Although I am getting used to a lot of my surroundings, most of the time I still feel like an outsider. Will I ever feel like an Angeleno?

One little discovery which I now celebrate on a regular basis is the art of finding myself through drinking. Andy took me to a hipster bar he really likes and it turns out I like it too. Their whiskey pour is extremely generous...to the point where I cannot finish the whole glass and walk out of there. But I also feel like I fit there. It's dark and full of billowy fabrics and leather couches and the music is pretty eclectic and not blaring. It promotes conversation unlike most bars I've been in.

When I drink I start to feel alive again. I feel like it's safe to come out. The protective walls that I have built up around me are no longer needed. I feel sharper, prettier, more confident and basically, like I am frigging enjoying life like I am supposed to. There's a surge inside of me that reassures me YES, I CAN DO THIS. HOW GREAT IS THIS??!!

So I am suddenly a million bucks. I react to Andy in a better way. Admiring him again I give myself more freely, I think more about our future together. And I remember the dream more clearly. The clouds had been darkening the dream, but the alcohol seems to bring it back to me where it can remind me why I am here and give me the strength to move forward.

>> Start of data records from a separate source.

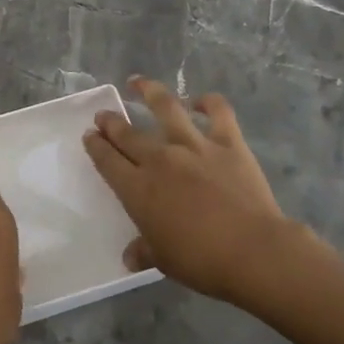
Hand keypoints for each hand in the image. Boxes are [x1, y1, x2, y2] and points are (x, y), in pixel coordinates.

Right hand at [83, 77, 317, 305]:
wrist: (253, 251)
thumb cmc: (202, 261)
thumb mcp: (164, 261)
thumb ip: (144, 251)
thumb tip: (130, 257)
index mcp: (138, 189)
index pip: (107, 160)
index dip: (95, 146)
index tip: (90, 135)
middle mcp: (160, 159)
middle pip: (127, 133)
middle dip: (111, 122)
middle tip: (104, 115)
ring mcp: (194, 145)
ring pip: (166, 107)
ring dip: (149, 91)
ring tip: (138, 82)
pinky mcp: (228, 142)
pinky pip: (218, 111)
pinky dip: (208, 101)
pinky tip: (200, 100)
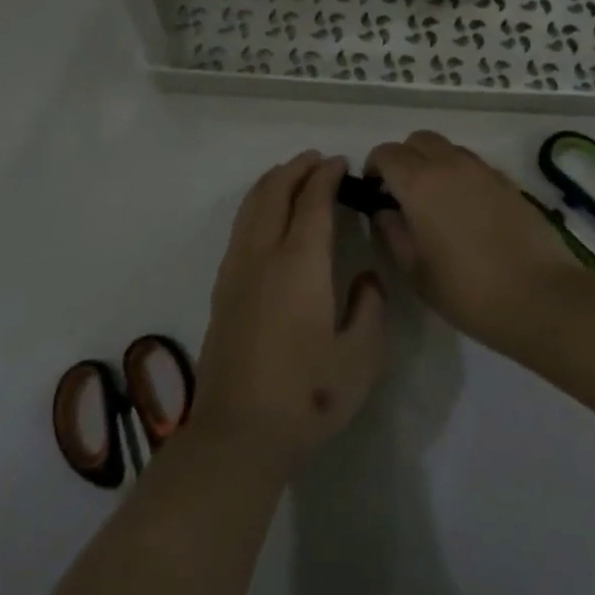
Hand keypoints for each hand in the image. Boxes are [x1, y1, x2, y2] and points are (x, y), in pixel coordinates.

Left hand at [195, 153, 386, 472]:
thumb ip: (371, 308)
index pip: (312, 200)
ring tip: (292, 175)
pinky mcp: (223, 288)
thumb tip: (364, 277)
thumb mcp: (361, 358)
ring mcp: (237, 269)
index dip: (326, 176)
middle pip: (275, 191)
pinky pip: (240, 226)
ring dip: (273, 182)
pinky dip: (257, 204)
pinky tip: (267, 216)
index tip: (341, 164)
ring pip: (252, 205)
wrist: (238, 433)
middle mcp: (264, 254)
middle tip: (318, 161)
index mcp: (300, 262)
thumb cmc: (307, 396)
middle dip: (297, 168)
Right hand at [366, 131, 576, 351]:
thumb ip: (392, 232)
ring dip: (433, 163)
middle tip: (402, 193)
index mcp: (419, 182)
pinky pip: (473, 165)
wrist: (541, 297)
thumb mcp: (415, 270)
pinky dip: (460, 175)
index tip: (374, 193)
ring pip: (447, 148)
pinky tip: (467, 211)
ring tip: (436, 202)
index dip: (374, 168)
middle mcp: (450, 164)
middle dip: (403, 158)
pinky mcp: (508, 181)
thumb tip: (384, 211)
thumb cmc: (468, 290)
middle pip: (417, 140)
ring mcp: (483, 170)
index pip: (386, 153)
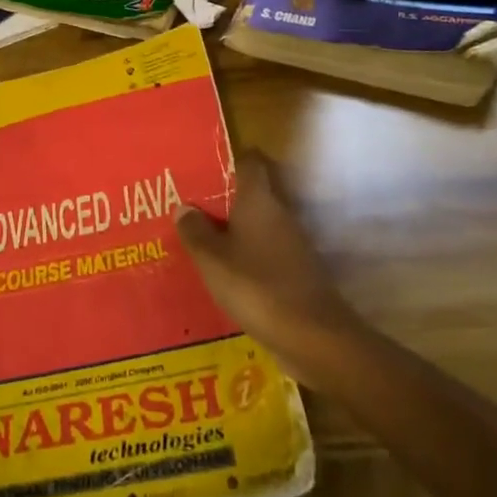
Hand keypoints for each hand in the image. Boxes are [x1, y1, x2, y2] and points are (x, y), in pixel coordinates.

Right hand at [174, 154, 364, 385]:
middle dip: (225, 200)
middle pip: (253, 194)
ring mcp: (292, 244)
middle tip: (191, 207)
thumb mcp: (213, 260)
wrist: (312, 336)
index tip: (206, 167)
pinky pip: (266, 252)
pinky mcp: (297, 271)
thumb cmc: (256, 286)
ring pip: (258, 225)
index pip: (251, 162)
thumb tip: (184, 206)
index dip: (231, 160)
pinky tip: (226, 273)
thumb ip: (195, 231)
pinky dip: (247, 256)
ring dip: (235, 230)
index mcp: (258, 200)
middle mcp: (279, 214)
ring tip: (201, 240)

I need to have more fun and less fear. If alcohol helps me do that, then I'm all for it...in reasonable amounts, of course.

Wednesday, August 3, 2011

who am i?

Who have I become? Well, I guess that depends on who you ask. Don't ask me though, cuz I really don't know. I have too much time on my hands, and too little purpose.

As I am a doer, I am finding myself filling my day with follow up phone calls to companies who haven't done what they said they were going to do, educating myself on how to invest in mutual funds (dry, yes, but essential), turning off lights and electronic equipment that other people have left on, and rearranging everyone's dishes in the dishwasher to achieve maximum efficiency in a load.

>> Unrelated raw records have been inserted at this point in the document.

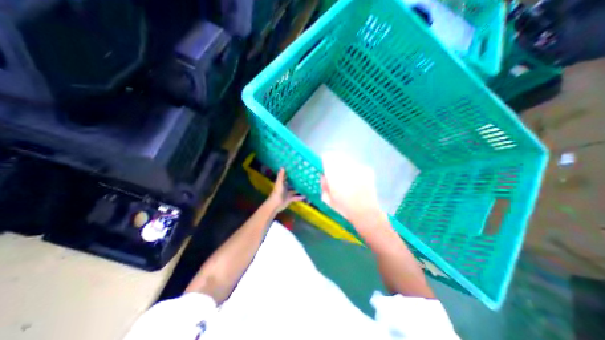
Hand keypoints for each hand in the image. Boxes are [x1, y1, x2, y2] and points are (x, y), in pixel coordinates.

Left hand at [266, 167, 304, 211]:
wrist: (275, 204)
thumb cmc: (277, 192)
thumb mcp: (279, 183)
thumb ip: (281, 176)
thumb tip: (282, 167)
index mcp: (282, 183)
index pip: (286, 177)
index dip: (289, 174)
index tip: (295, 170)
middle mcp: (285, 188)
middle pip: (291, 183)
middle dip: (295, 181)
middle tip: (303, 177)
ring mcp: (288, 193)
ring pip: (294, 190)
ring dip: (299, 189)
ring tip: (305, 185)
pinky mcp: (290, 199)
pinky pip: (296, 197)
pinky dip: (300, 197)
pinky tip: (305, 195)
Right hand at [318, 155, 384, 235]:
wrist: (366, 213)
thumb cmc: (344, 208)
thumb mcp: (327, 199)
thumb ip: (324, 184)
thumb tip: (324, 176)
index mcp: (334, 173)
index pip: (327, 157)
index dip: (325, 162)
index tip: (326, 168)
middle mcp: (346, 167)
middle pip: (337, 157)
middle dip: (335, 163)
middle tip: (336, 175)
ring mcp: (358, 167)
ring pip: (348, 161)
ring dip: (345, 166)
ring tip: (348, 179)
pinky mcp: (367, 170)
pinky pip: (357, 166)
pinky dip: (355, 171)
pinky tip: (357, 181)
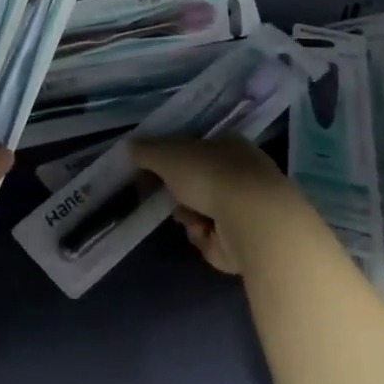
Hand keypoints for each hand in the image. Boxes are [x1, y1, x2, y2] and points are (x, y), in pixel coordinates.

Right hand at [130, 137, 302, 276]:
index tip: (152, 172)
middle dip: (179, 194)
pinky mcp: (249, 239)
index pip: (196, 148)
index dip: (172, 160)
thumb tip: (129, 146)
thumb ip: (146, 151)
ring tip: (192, 220)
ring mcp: (248, 207)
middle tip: (167, 199)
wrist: (253, 221)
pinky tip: (206, 234)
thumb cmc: (210, 175)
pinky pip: (214, 237)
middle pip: (197, 183)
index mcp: (229, 145)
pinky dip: (205, 237)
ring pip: (203, 211)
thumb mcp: (167, 155)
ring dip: (189, 216)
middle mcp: (243, 173)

OMG I need to get back to work! Before my roommates kick me out!

I am trying my damnedest not to judge other people's ability to relax when there are things to be done. I am trying to remember that one of my goals in moving here was to become more laid back and spontaneous. I am certainly drinking more :) and sleeping in more. And I do have sex more often, though more would be even funner!

Basically, I've been off of work for almost 2 months. I love to work (usually). It makes me feel important, it defines me. In the absence of professional me, I've let myself sink back into the housewife and mother role--yecch--which makes me feel kind of used and unrewarded. And frustrated! Just because I can cook and clean doesn't mean I want to take on those roles full-time.

And I'm not one to speak up (to Andy). Instead I just do it till I'm exasperated, shoot off little sarcasms, then I withdraw. I know that's not a very good way to solve the problem, but right now I am finding it hard to do the right thing. I don't have full control over who I am, so the last thing I feel like tackling is a conversation about who I want to be.